PROVIDED TEXT ▸
Just needed to get this off my chest. - page 2

Bottom line is this: my job is tough. I love it, I can't imagine doing anything else.... but I'm having a hard time. Two people had heart attacks, and we saved them both. One was dead when she... Read More

  1. by   CEN35
    We all have those days. I have been there myself. Unfortunately, the hospitals nowdays expect all patients to be plaeased and happy with their service. All this reguardless of staffing and any other emergencies that take priority. Budget, budget, productivity, and yet they want you to run your butt off to get it done, even if it's not humanly possible.

    Even though off the subject, anybody can die from asthma. I know I have it my whole life, and I think most people overlook it and dont think of it as a potentially "fatal disease".

    It always hits everybody worse when its a kid though. Good luck and hope ou feel better, venting and getting input.

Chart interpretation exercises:
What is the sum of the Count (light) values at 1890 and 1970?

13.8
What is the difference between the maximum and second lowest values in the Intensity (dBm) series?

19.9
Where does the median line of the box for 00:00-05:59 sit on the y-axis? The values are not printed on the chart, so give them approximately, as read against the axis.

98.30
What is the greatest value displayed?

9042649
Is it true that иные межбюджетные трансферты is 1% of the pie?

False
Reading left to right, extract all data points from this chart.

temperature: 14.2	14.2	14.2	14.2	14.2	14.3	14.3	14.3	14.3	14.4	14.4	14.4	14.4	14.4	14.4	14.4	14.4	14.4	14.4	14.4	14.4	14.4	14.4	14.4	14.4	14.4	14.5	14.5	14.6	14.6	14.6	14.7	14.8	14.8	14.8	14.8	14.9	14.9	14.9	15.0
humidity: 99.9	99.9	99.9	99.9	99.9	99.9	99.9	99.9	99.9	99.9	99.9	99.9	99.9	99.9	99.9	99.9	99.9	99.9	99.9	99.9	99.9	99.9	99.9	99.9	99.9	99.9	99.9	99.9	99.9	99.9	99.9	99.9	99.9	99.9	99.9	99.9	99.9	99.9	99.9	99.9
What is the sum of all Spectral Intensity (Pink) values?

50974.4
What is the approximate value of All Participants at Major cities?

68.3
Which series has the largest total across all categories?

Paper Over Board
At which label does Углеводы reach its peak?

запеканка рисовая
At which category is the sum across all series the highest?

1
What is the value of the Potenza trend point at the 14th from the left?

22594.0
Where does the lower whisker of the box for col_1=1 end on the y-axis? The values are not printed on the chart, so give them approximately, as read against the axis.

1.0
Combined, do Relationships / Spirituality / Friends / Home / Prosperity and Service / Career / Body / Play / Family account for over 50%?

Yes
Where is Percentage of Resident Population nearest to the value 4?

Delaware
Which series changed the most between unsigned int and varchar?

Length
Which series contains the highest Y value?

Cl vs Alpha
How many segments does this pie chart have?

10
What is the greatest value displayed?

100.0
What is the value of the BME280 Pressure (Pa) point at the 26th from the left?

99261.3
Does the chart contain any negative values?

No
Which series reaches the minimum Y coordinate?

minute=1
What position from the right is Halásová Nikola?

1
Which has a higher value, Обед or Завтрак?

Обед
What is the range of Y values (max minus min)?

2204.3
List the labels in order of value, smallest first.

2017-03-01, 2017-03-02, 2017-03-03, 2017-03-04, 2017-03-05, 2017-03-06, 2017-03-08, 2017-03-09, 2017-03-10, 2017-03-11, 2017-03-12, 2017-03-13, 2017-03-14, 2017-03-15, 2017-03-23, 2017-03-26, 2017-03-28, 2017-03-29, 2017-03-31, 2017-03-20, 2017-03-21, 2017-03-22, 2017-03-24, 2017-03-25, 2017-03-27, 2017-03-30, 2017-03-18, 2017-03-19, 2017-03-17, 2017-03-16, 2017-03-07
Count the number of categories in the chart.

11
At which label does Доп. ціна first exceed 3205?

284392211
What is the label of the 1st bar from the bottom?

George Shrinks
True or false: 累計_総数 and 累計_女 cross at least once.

WHAT YOU NEED TO DO ▸
1 – Condense the paragraph of the forum thread that begins "We all have those days" into a short bulleted list that retains its main facts.
2 – Go on with the forum thread, picking up right after its final sentence.

ANSWERS TO THE EXERCISES ▸
1 –
- The writer has had similar days.
- Hospitals now expect every patient to be pleased and happy with their service, regardless of staffing and of other emergencies that take priority.
- Hospitals focus on budget and productivity, yet they expect staff to work hard enough to get everything done, even when that is not humanly possible.

2 –
    me
  2. by   weetziebat
    [quote=EDValerieRN]
    Although I'm a Christian, and I do appreciate the fact that God has a plan for us... I would like to know how those without religion deal with these issues. I'm wondering if they have any more logic besides just trusting God.
    [quote]

    Valerie,

    So sorry for what you, and the family, went through. Knowing asthma can be a deadly disease, and watching an otherewise healthy boy die in front of your eyes is not something anyone gets used to - nor would anyone want to think of a nurse getting 'used' to it. Thats the reason I left NICU - got too tired of watching babies die.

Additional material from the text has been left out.